* Written task:
Count the lines in the items that contain the word "framkvæmda", and reply with only that number.

(Stored data)
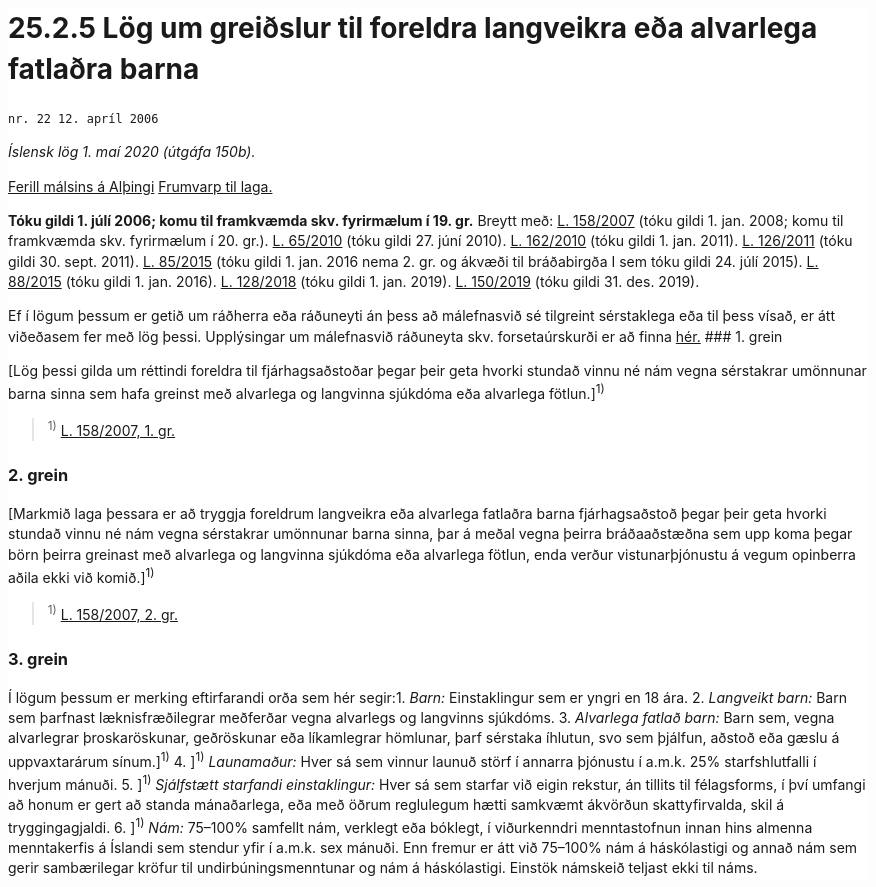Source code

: # 25.2.5 Lög um greiðslur til foreldra langveikra eða alvarlega fatlaðra barna

`nr. 22 12. apríl 2006`

_Íslensk lög 1. maí 2020 (útgáfa 150b)._

[Ferill málsins á Alþingi](https://www.althingi.is/thingstorf/thingmalalistar-eftir-thingum/ferill/?ltg=132&mnr=389)
[Frumvarp til laga.](https://www.althingi.is/altext/132/s/0471.html)

**Tóku gildi 1. júlí 2006; komu til framkvæmda skv. fyrirmælum í 19. gr.**
Breytt með:
[L. 158/2007](https://althingi.is/altext/stjt/2007.158.html) (tóku gildi 1. jan. 2008; komu til framkvæmda skv. fyrirmælum í 20. gr.).
[L. 65/2010](https://althingi.is/altext/stjt/2010.065.html) (tóku gildi 27. júní 2010).
[L. 162/2010](https://althingi.is/altext/stjt/2010.162.html) (tóku gildi 1. jan. 2011).
[L. 126/2011](https://althingi.is/altext/stjt/2011.126.html) (tóku gildi 30. sept. 2011).
[L. 85/2015](https://althingi.is/altext/stjt/2015.085.html) (tóku gildi 1. jan. 2016 nema 2. gr. og ákvæði til bráðabirgða I sem tóku gildi 24. júlí 2015).
[L. 88/2015](https://althingi.is/altext/stjt/2015.088.html) (tóku gildi 1. jan. 2016).
[L. 128/2018](https://althingi.is/altext/stjt/2018.128.html) (tóku gildi 1. jan. 2019).
[L. 150/2019](https://althingi.is/altext/stjt/2019.150.html) (tóku gildi 31. des. 2019).

Ef í lögum þessum er getið um ráðherra eða ráðuneyti án þess að málefnasvið sé tilgreint sérstaklega eða til þess vísað, er átt viðeðasem fer með lög þessi. Upplýsingar um málefnasvið ráðuneyta skv. forsetaúrskurði er að finna [hér.](2018119.md) ### 1. grein



[Lög þessi gilda um réttindi foreldra til fjárhagsaðstoðar þegar þeir geta hvorki stundað vinnu né nám vegna sérstakrar umönnunar barna sinna sem hafa greinst með alvarlega og langvinna sjúkdóma eða alvarlega fötlun.]<sup>1)</sup> 

> <sup>1)</sup> [L. 158/2007, 1. gr.](https://althingi.is/altext/stjt/2007.158.html)

### 2. grein



[Markmið laga þessara er að tryggja foreldrum langveikra eða alvarlega fatlaðra barna fjárhagsaðstoð þegar þeir geta hvorki stundað vinnu né nám vegna sérstakrar umönnunar barna sinna, þar á meðal vegna þeirra bráðaaðstæðna sem upp koma þegar börn þeirra greinast með alvarlega og langvinna sjúkdóma eða alvarlega fötlun, enda verður vistunarþjónustu á vegum opinberra aðila ekki við komið.]<sup>1)</sup> 

> <sup>1)</sup> [L. 158/2007, 2. gr.](https://althingi.is/altext/stjt/2007.158.html)

### 3. grein



Í lögum þessum er merking eftirfarandi orða sem hér segir:1. _Barn:_ Einstaklingur sem er yngri en 18 ára.
2. _Langveikt barn:_ Barn sem þarfnast læknisfræðilegrar meðferðar vegna alvarlegs og langvinns sjúkdóms.
3. _Alvarlega fatlað barn:_ Barn sem, vegna alvarlegrar þroskaröskunar, geðröskunar eða líkamlegrar hömlunar, þarf sérstaka íhlutun, svo sem þjálfun, aðstoð eða gæslu á uppvaxtarárum sínum.]<sup>1)</sup> 
4. ]<sup>1)</sup> _Launamaður:_ Hver sá sem vinnur launuð störf í annarra þjónustu í a.m.k. 25% starfshlutfalli í hverjum mánuði.
5. ]<sup>1)</sup> _Sjálfstætt starfandi einstaklingur:_ Hver sá sem starfar við eigin rekstur, án tillits til félagsforms, í því umfangi að honum er gert að standa mánaðarlega, eða með öðrum reglulegum hætti samkvæmt ákvörðun skattyfirvalda, skil á tryggingagjaldi.
6. ]<sup>1)</sup> _Nám:_ 75–100% samfellt nám, verklegt eða bóklegt, í viðurkenndri menntastofnun innan hins almenna menntakerfis á Íslandi sem stendur yfir í a.m.k. sex mánuði. Enn fremur er átt við 75–100% nám á háskólastigi og annað nám sem gerir sambærilegar kröfur til undirbúningsmenntunar og nám á háskólastigi. Einstök námskeið teljast ekki til náms.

* Task response:
2